Trouble in paradise

16 June, 2014
Mezcal

The CRM, though, has come a long way in a short time – its legislation and controls have brought organisation and legitimacy to the product, enabling it to be discovered by the international drinks community and rediscovered by Mexicans.

Carlos Corcuera, of Mezcal 8 Viboras, has seen the rise domestically. “Two decades ago mezcal was not seen as a premium spirit – people thought it was a low-class beverage. But when people try it they find that it has quality and lot of different flavours.” Mezcal 8 Viboras sells in all 50 states of the US – mezcal’s major export market – Canada, Germany, Spain and is soon to debut in the UK.

Mixed feelings

Guadalajara bartender and chef – and alumni of London Mexican bar Green and Red – Ramon ‘El Tigre’ Ramos, has mixed feelings about the spirit. “Mezcal is a nice rustic and very traditional spirit but it has its pros and cons. “It is getting popular with the young crowd and hipster community and most of this mezcal is claimed to be wild agave but it’s a very inconsistent product. Sometimes I prefer to drink a good tequila as I know the abv and I know it is safe to drink, rather than a strange variety of mezcal that has been distilled with a chicken breast or a jabugo ham.”

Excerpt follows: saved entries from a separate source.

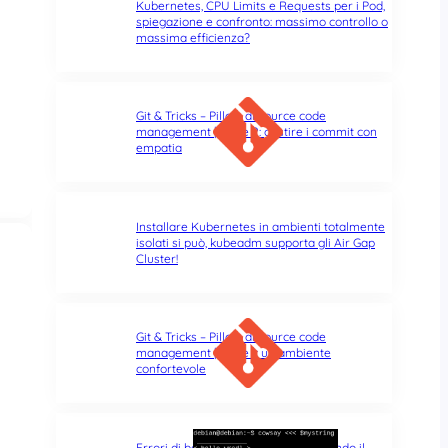
Kubernetes, CPU Limits e Requests per i Pod,
spiegazione e confronto: massimo controllo o
massima efficienza?
Git & Tricks – Pillole di source code
management | Parte 2: gestire i commit con
empatia
Installare Kubernetes in ambienti totalmente
isolati si può, kubeadm supporta gli Air Gap
Cluster!
Git & Tricks – Pillole di source code
management | Parte 1: un ambiente
confortevole
Errori di battitura nel terminale: quando il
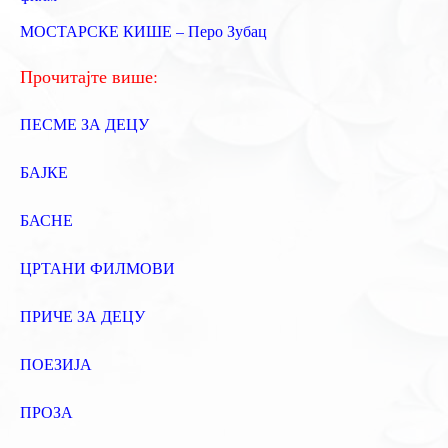
з
МОСТАРСКЕ КИШЕ – Перо Зубац
а
:
Прочитајте више:
ПЕСМЕ ЗА ДЕЦУ
БАЈКЕ
БАСНЕ
ЦРТАНИ ФИЛМОВИ
ПРИЧЕ ЗА ДЕЦУ
ПОЕЗИЈА
ПРОЗА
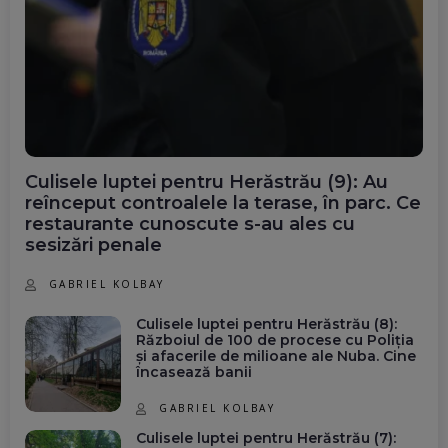
Culisele luptei pentru Herăstrău (9): Au
reînceput controalele la terase, în parc. Ce
restaurante cunoscute s-au ales cu
sesizări penale
GABRIEL KOLBAY
Culisele luptei pentru Herăstrău (8):
Războiul de 100 de procese cu Poliția
și afacerile de milioane ale Nuba. Cine
încasează banii
GABRIEL KOLBAY
Culisele luptei pentru Herăstrău (7):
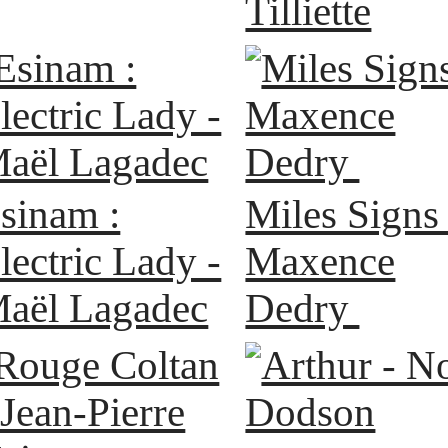
Tilliette
sinam :
Miles Signs 
lectric Lady -
Maxence
aël Lagadec
Dedry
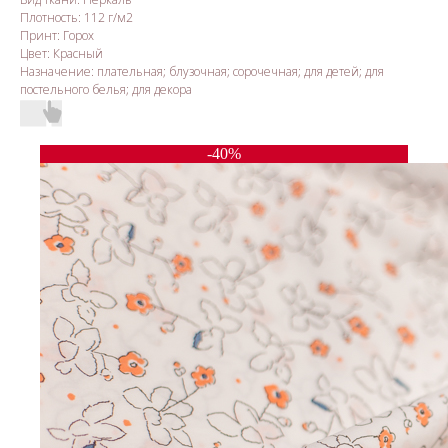
Плотность: 112 г/м2
Принт: Горох
Цвет: Красный
Назначение: плательная; блузочная; сорочечная; для детей; для
постельного белья; для декора
-40%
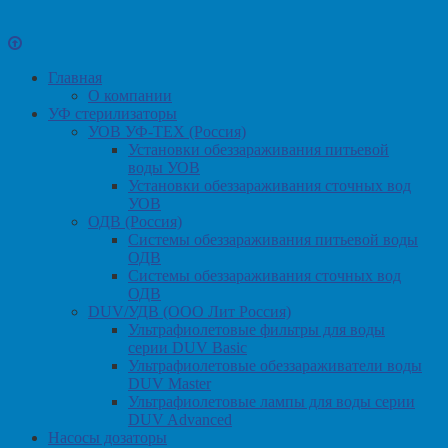
Главная
О компании
УФ стерилизаторы
УОВ УФ-ТЕХ (Россия)
Установки обеззараживания питьевой
воды УОВ
Установки обеззараживания сточных вод
УОВ
ОДВ (Россия)
Системы обеззараживания питьевой воды
ОДВ
Системы обеззараживания сточных вод
ОДВ
DUV/УДВ (ООО Лит Россия)
Ультрафиолетовые фильтры для воды
серии DUV Basic
Ультрафиолетовые обеззараживатели воды
DUV Master
Ультрафиолетовые лампы для воды серии
DUV Advanced
Насосы дозаторы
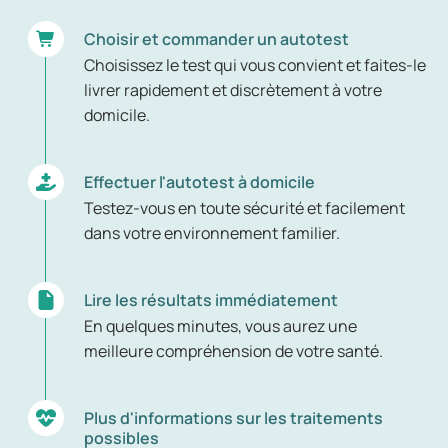
Choisir et commander un autotest
Choisissez le test qui vous convient et faites-le
livrer rapidement et discrètement à votre
domicile.
Effectuer l'autotest à domicile
Testez-vous en toute sécurité et facilement
dans votre environnement familier.
Lire les résultats immédiatement
En quelques minutes, vous aurez une
meilleure compréhension de votre santé.
Plus d'informations sur les traitements
possibles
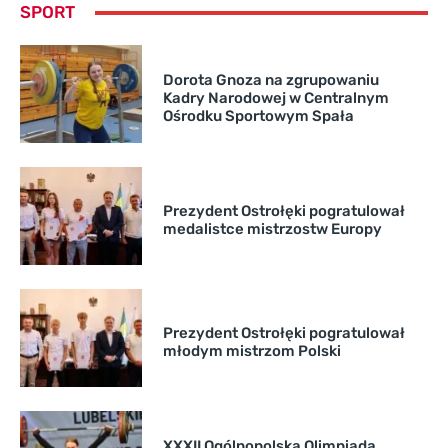
SPORT
Dorota Gnoza na zgrupowaniu
Kadry Narodowej w Centralnym
Ośrodku Sportowym Spała
Prezydent Ostrołęki pogratulował
medalistce mistrzostw Europy
Prezydent Ostrołęki pogratulował
młodym mistrzom Polski
XXXII Ogólnopolska Olimpiada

According to Speciality Brands’ Tom Bartram, about 400 have gained CRM certification to market their products legally – but there are thousands of ‘palenques’ [small distilleries] out there that haven’t. 

Exported brands are all certified. 

Over at Ilegal Mezcal, a brand that is selling in the US, the UK, Italy and Australia, its co-owner Stephen Myers says production standards are high and his mezcal is heavily regulated by the CRM, who are present during bottling time.

The blueprint for mezcal is Ron Cooper’s Del Maguey. The brand launched so long ago Cooper owns the domain name mezcal.com, and has pushed the idea of Single Village mezcals, and now inexpensive variants for mixing. His brand is a pathfinder to the recent slew of quality-driven brands. Qui Qui Ri Qui, a spin off from the Mezcaleria pop-up bar in London, is one. “When I started the brand in 2012 there were only four or five brands in London – now it is double that,” says creator and director of the brand Melanie Symonds. 

“It’s great that there are more brands out there – I want the category to grow but I am concerned how it grows.” Because mezcal can fetch high prices (Illegal starts at $45 and runs to $100 for its anejo) industrial operators have entered the mix. “I am anti the industrial factories,” says Symonds.

Just as in tequila, industrial mezcals tend to favour steaming agave, rather than roasting. Myers says there is a clear difference between the two styles. “The proof is in the pudding. Industrial vs artisanal is apples and oranges. Tequila ran away with that with mixto but people are now moving to 100% agave.”

Ron Cooper has coined the phrase “you don’t find mezcal, mezcal finds you”. But if the spirit is to make a lasting, not fleeting, impression, it will have to find itself first. If mezcal can offer big-flavour, hand-crafted production with ecological credentials, it could continue to be the cool cousin of 100% agave tequila. After hundreds of years in the wilderness, mezcal needs to grow some roots. Only then will longevity be assured.